== Source information ==
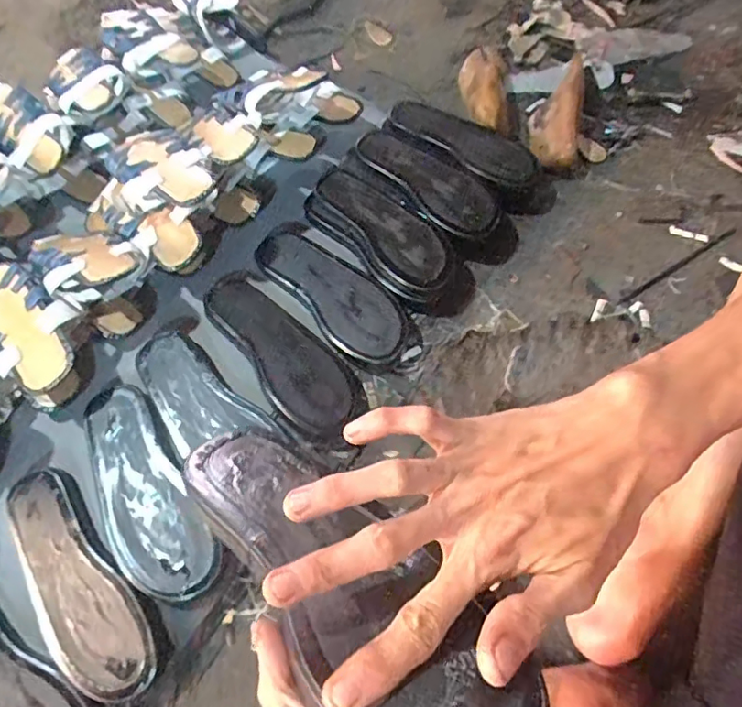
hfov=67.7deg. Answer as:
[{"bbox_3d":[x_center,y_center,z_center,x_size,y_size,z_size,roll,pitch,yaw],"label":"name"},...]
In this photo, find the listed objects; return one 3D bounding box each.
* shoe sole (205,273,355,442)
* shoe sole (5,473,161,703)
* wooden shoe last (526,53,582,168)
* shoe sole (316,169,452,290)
[{"bbox_3d":[-0.109,-0.003,0.687,0.097,0.021,0.254,-34,66,-15],"label":"shoe sole"},{"bbox_3d":[-0.310,0.241,0.575,0.097,0.034,0.250,-39,68,-17],"label":"shoe sole"},{"bbox_3d":[0.295,-0.379,0.880,0.079,0.055,0.212,9,63,7],"label":"wooden shoe last"},{"bbox_3d":[0.015,-0.180,0.766,0.094,0.026,0.234,-39,68,-17],"label":"shoe sole"}]

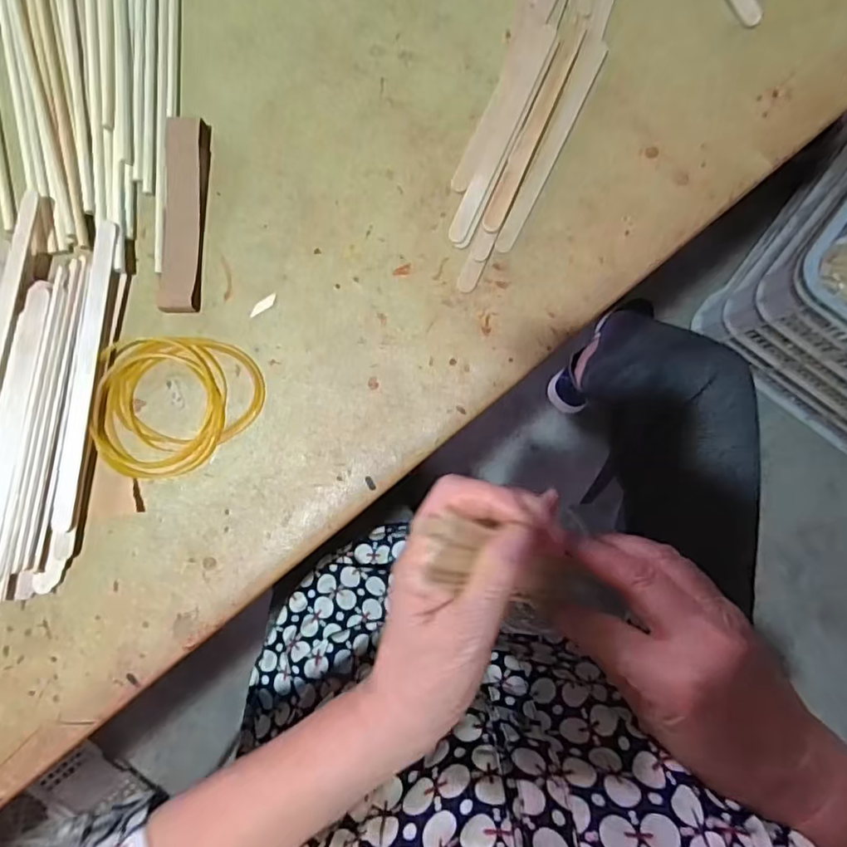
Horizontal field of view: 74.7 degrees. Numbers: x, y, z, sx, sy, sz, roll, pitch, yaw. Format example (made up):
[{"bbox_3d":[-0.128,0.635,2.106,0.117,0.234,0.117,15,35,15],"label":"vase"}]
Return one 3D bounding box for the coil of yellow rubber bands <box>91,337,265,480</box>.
[{"bbox_3d":[-0.126,-0.009,0.285,0.084,0.006,0.071,0,85,2],"label":"coil of yellow rubber bands"}]

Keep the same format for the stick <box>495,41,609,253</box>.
[{"bbox_3d":[0.066,-0.145,0.287,0.011,0.004,0.122,25,86,4],"label":"stick"}]

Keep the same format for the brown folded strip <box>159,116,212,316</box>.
[{"bbox_3d":[-0.126,-0.108,0.290,0.022,0.014,0.099,2,85,2],"label":"brown folded strip"}]

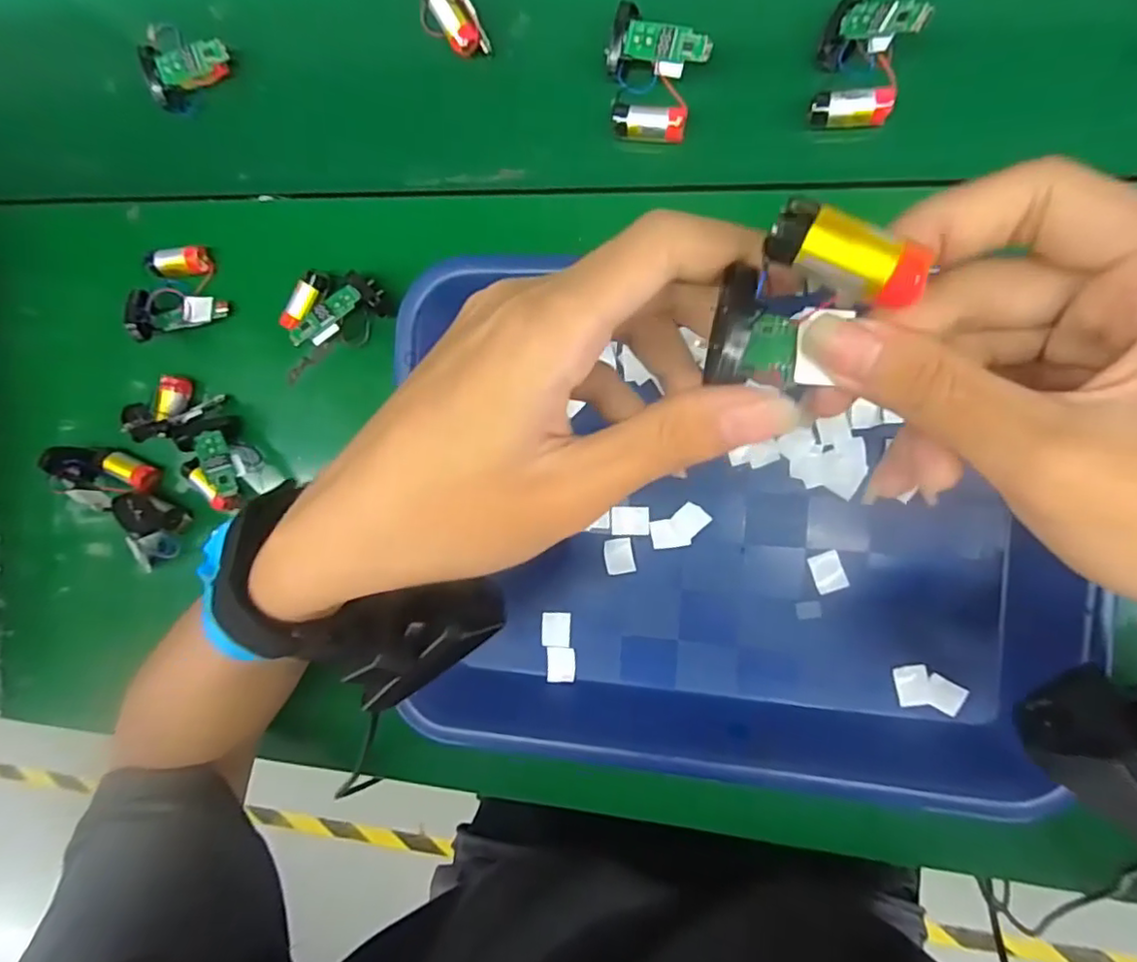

== Work instruction ==
None of the pictures belong in the copy. Write out exactly the lines from the line that holds "shoe sole (205,273,355,442)" through the last line of the listing above, both ends included.

== Exercise output ==
* shoe sole (205,273,355,442)
* shoe sole (5,473,161,703)
* wooden shoe last (526,53,582,168)
* shoe sole (316,169,452,290)
[{"bbox_3d":[-0.109,-0.003,0.687,0.097,0.021,0.254,-34,66,-15],"label":"shoe sole"},{"bbox_3d":[-0.310,0.241,0.575,0.097,0.034,0.250,-39,68,-17],"label":"shoe sole"},{"bbox_3d":[0.295,-0.379,0.880,0.079,0.055,0.212,9,63,7],"label":"wooden shoe last"},{"bbox_3d":[0.015,-0.180,0.766,0.094,0.026,0.234,-39,68,-17],"label":"shoe sole"}]

Horizontal field of view: 74.7 degrees. Numbers: x, y, z, sx, sy, sz, roll, pitch, yaw. Format example (made up):
[{"bbox_3d":[-0.128,0.635,2.106,0.117,0.234,0.117,15,35,15],"label":"vase"}]
Return one 3D bounding box for the coil of yellow rubber bands <box>91,337,265,480</box>.
[{"bbox_3d":[-0.126,-0.009,0.285,0.084,0.006,0.071,0,85,2],"label":"coil of yellow rubber bands"}]

Keep the same format for the stick <box>495,41,609,253</box>.
[{"bbox_3d":[0.066,-0.145,0.287,0.011,0.004,0.122,25,86,4],"label":"stick"}]

Keep the same format for the brown folded strip <box>159,116,212,316</box>.
[{"bbox_3d":[-0.126,-0.108,0.290,0.022,0.014,0.099,2,85,2],"label":"brown folded strip"}]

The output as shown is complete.